-- START TEXT TO READ --

By Kimberley Kao
Meituan is scheduled to report results for the fourth quarter on Friday. Here's what you need to know:
NET PROFIT FORECAST: The Chinese food-delivery company is expected to report net profit of 7.94 billion yuan, equivalent to $1.10 billion, according to the consensus estimate by analysts polled by Visible Alpha. That would be more than triple profit of 2.22 billion yuan reported for the year-earlier period.
REVENUE FORECAST: Revenue is estimated at 87.77 billion yuan, according to Visible Alpha, up 19% from a year ago.
The company's Hong Kong-listed shares have gained 10% so far this year, after losing about 12% in the fourth quarter. The stock and China's broader market rally from last September have lost steam amid a lack of further stimulus measures from Beijing to boost domestic demand. China has been struggling to shake off disinflationary pressures as trade risks remain an overhang, but Meituan's earnings have shown resilience in recent quarters despite competition and China's economic woes.
WHAT TO WATCH:
--OVERSEAS BUSINESS: Investors are concerned about the potential drag on margins that Meituan's accelerated pace of overseas expansion efforts could have, Citi Research analysts said in a note. Meituan will likely remain prudent in spending but could still report a higher loss in new initiatives due to this overseas investment, they said. Keeta, its international brand for food delivery, has been topping the download chart in Saudi Arabia, which could drive it to expand into other countries in the region later this year, they add.

-- END TEXT TO READ --
-- START MATERIAL PROVIDED --

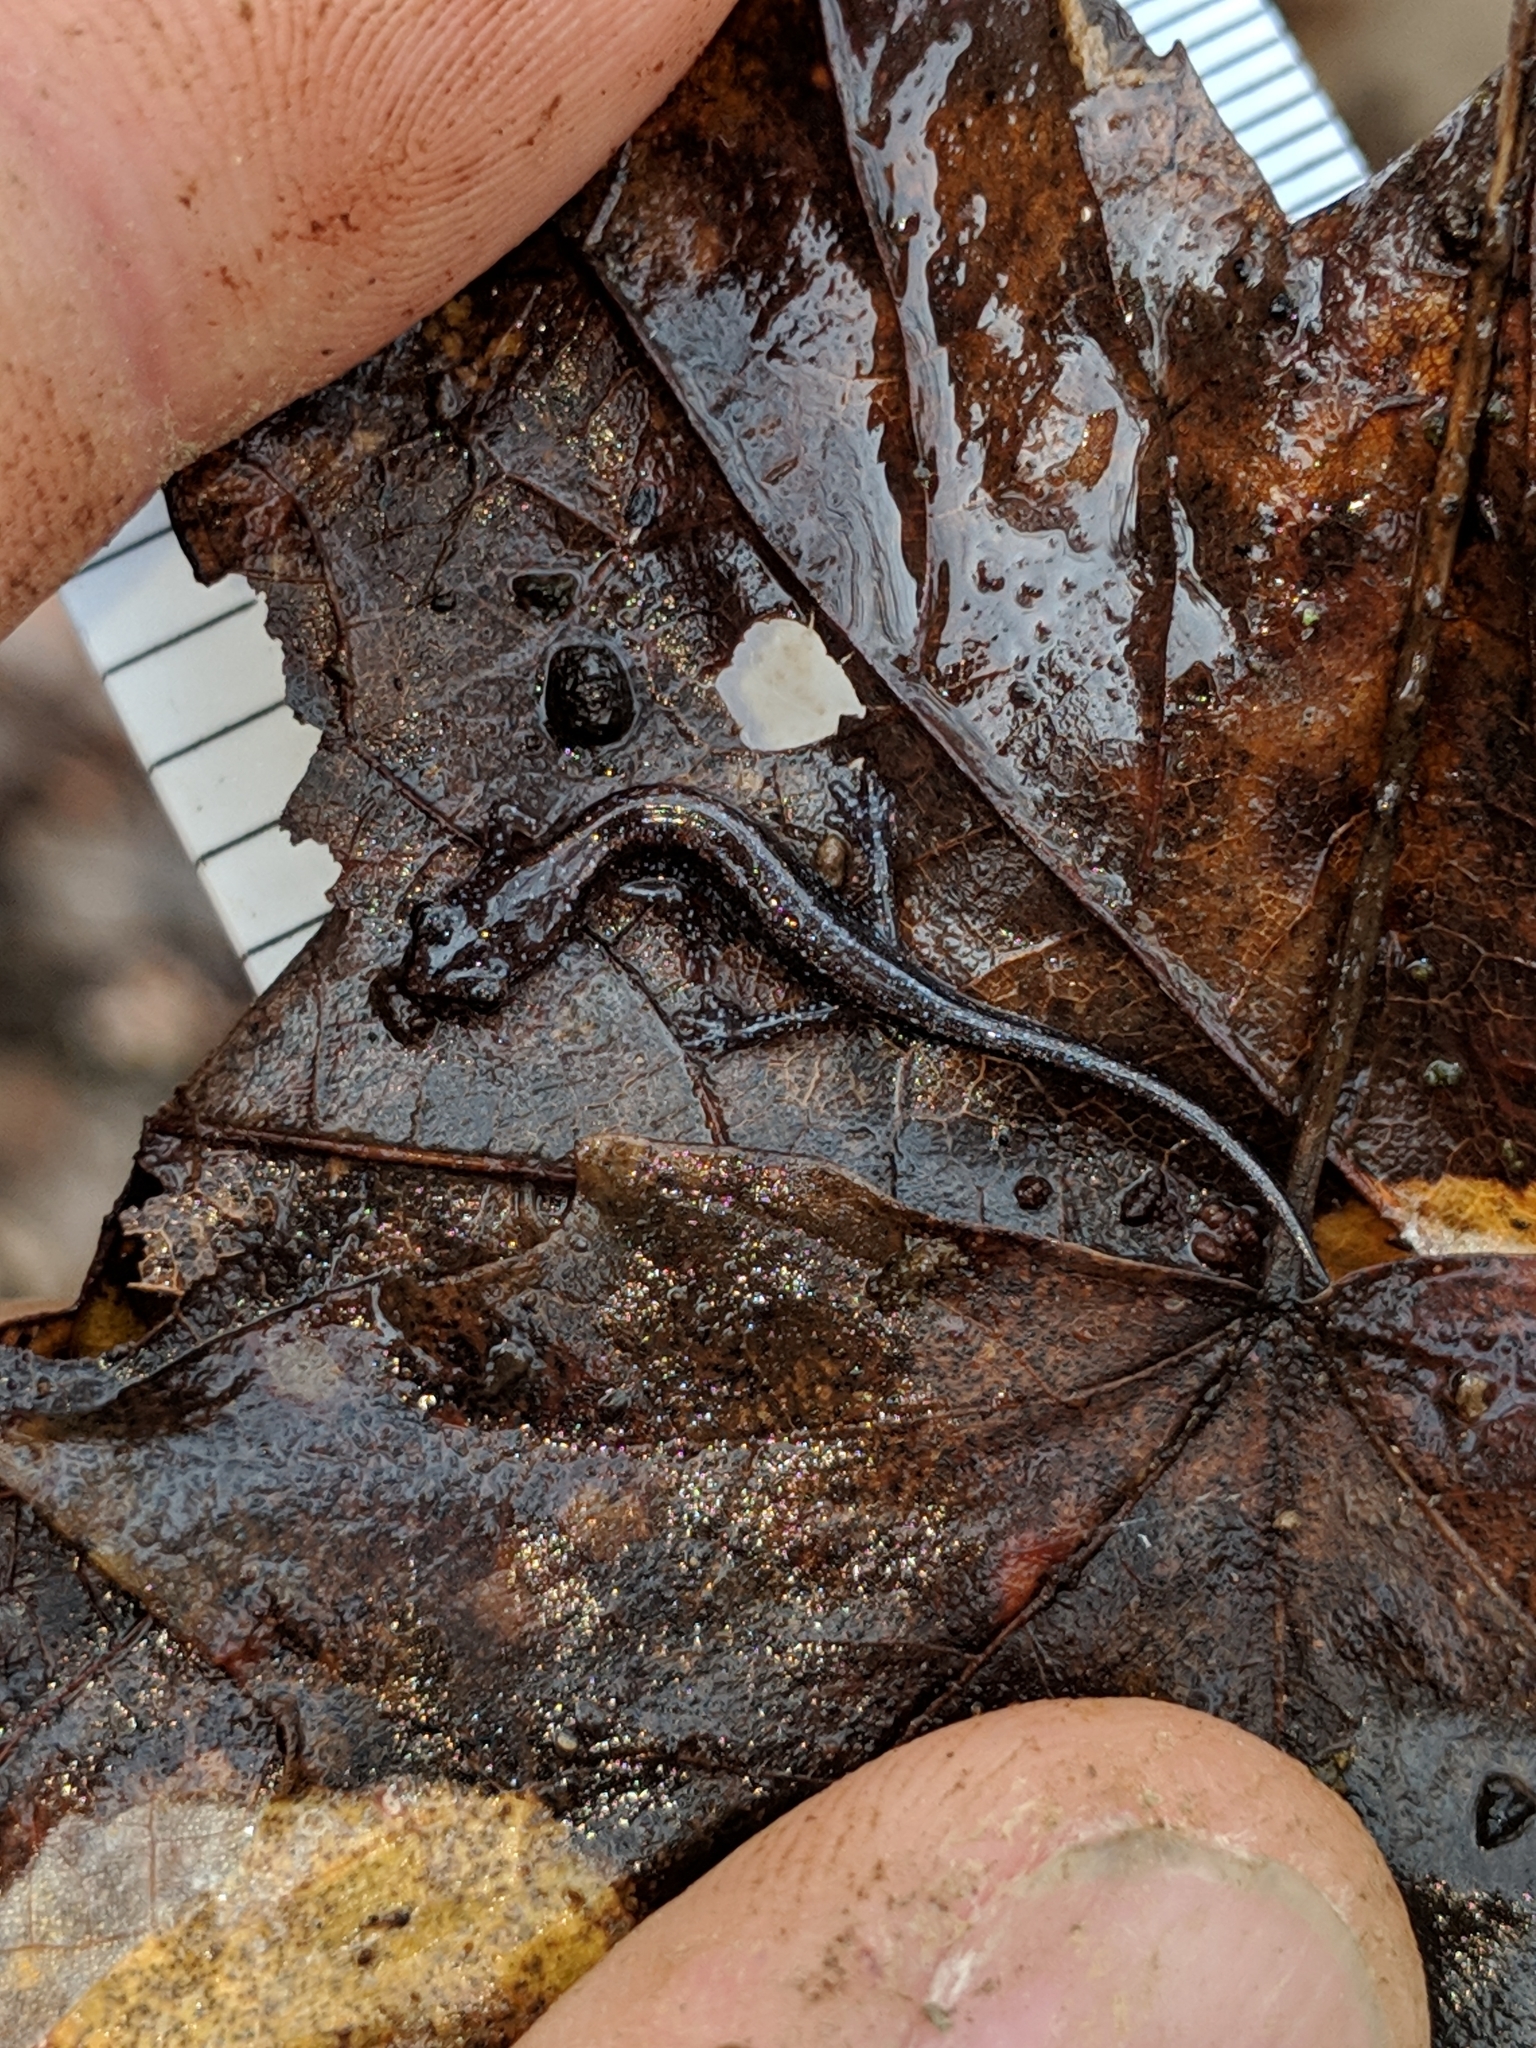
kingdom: Animalia
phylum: Chordata
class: Amphibia
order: Caudata
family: Plethodontidae
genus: Plethodon
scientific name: Plethodon glutinosus
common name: Northern slimy salamander
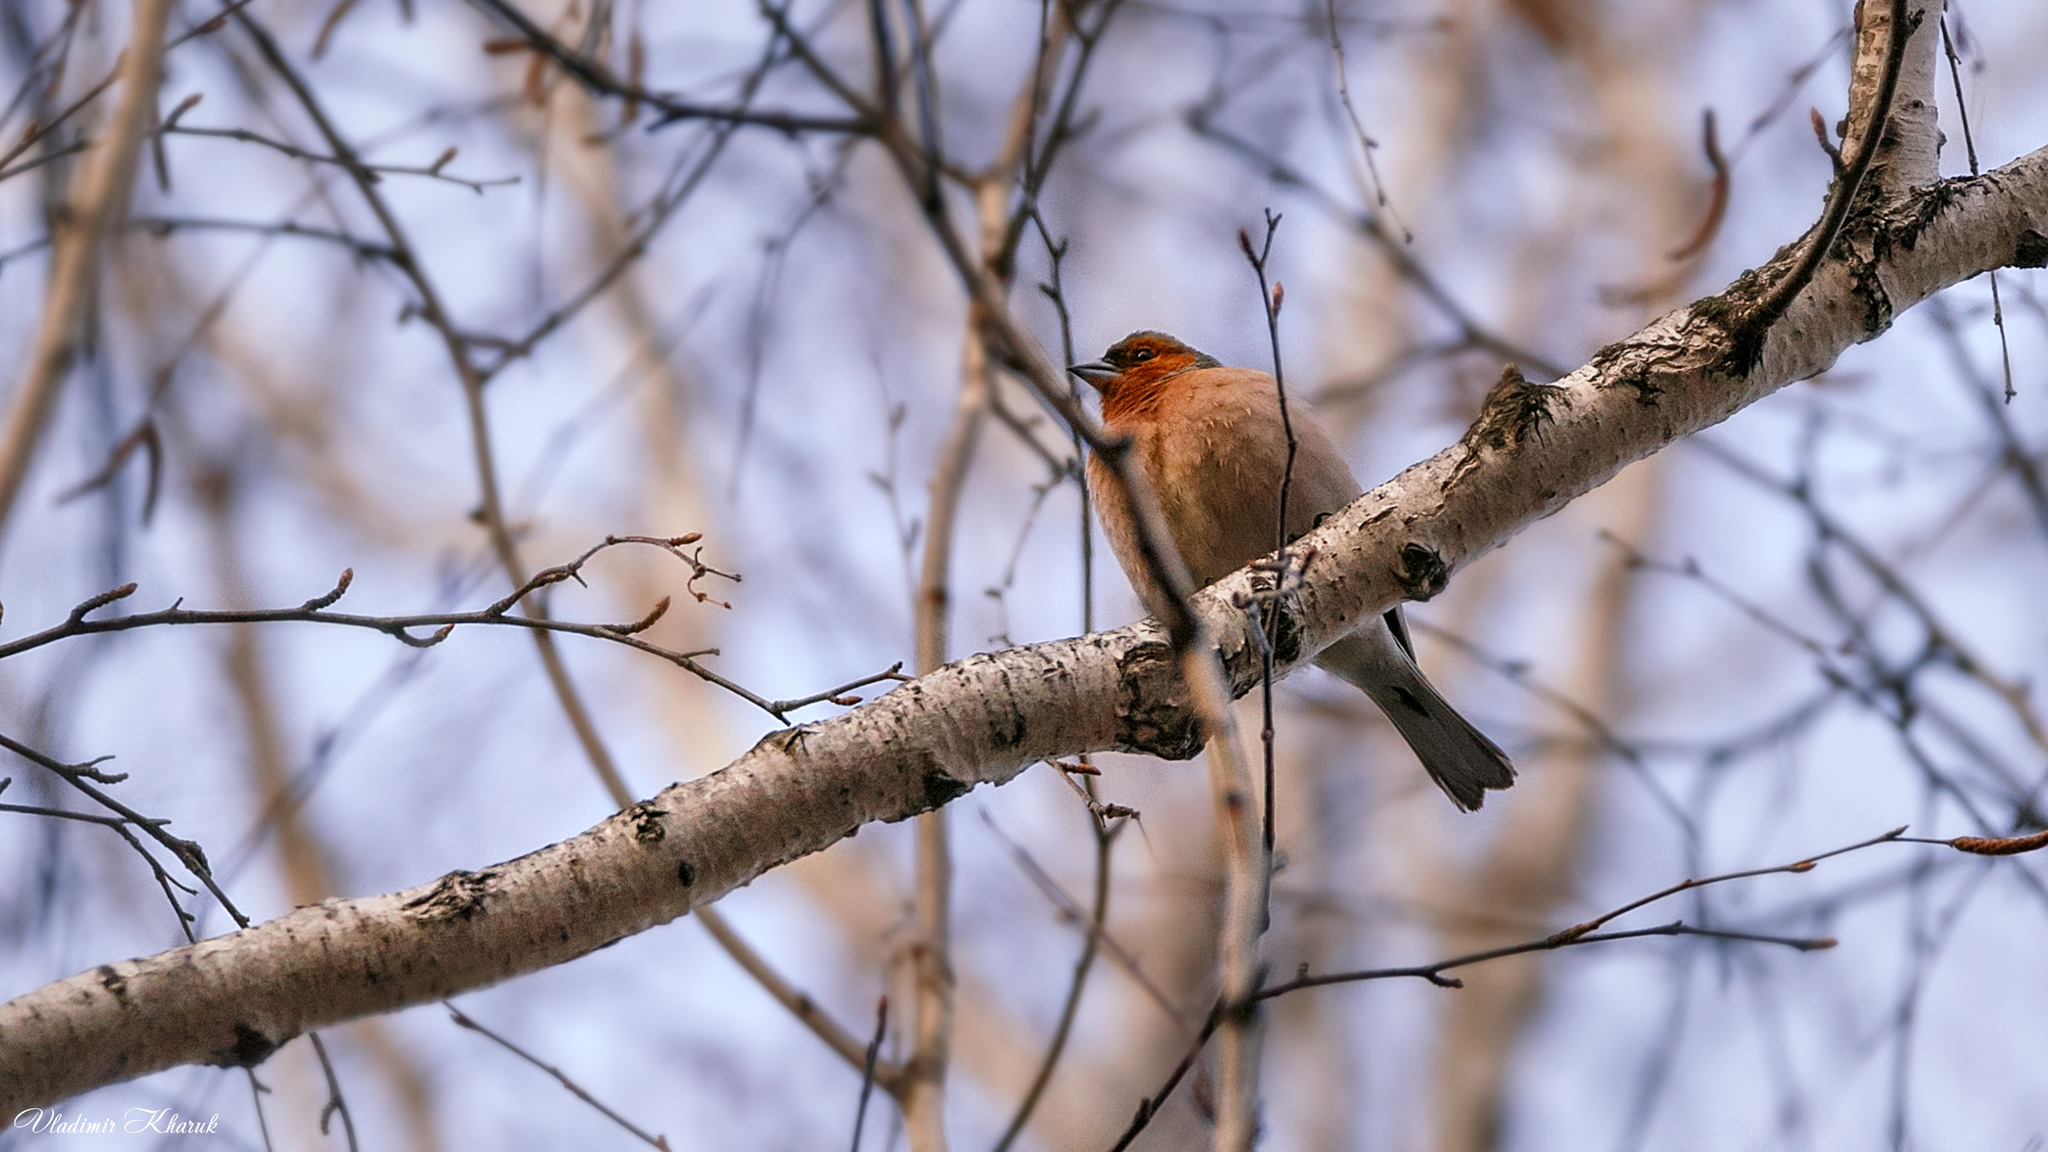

-- END MATERIAL PROVIDED --

▶ YOUR TASKS:
a) According to the Meituan earnings preview, what revenue do analysts estimate for the fourth quarter?
b) Copy word for word the stretch of the Meituan earnings preview from "The company's Hong" through "China's economic woes.".

▶ TASK-BY-TASK ANSWERS:
a) 87.77 billion yuan, up 19% from a year ago.

b)
The company's Hong Kong-listed shares have gained 10% so far this year, after losing about 12% in the fourth quarter. The stock and China's broader market rally from last September have lost steam amid a lack of further stimulus measures from Beijing to boost domestic demand. China has been struggling to shake off disinflationary pressures as trade risks remain an overhang, but Meituan's earnings have shown resilience in recent quarters despite competition and China's economic woes.